▶ **Exercise description**
Copy the items from the very first line through the line with "rows in table", swapping "render" for "display" and leaving everything else unchanged.

▶ **Recorded information**
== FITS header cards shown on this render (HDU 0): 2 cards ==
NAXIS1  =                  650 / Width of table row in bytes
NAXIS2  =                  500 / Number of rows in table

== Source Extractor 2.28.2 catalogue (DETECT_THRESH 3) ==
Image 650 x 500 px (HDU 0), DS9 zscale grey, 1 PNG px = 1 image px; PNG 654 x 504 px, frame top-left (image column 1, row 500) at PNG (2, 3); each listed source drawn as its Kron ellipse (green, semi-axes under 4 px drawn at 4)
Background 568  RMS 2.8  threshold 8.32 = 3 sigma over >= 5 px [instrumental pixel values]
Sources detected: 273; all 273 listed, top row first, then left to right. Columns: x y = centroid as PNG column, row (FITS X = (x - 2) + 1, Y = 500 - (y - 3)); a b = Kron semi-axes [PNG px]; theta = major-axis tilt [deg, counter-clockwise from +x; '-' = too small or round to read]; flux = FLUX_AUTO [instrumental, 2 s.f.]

▶ **Finished task**
== FITS header cards shown on this display (HDU 0): 2 cards ==
NAXIS1  =                  650 / Width of table row in bytes
NAXIS2  =                  500 / Number of rows in table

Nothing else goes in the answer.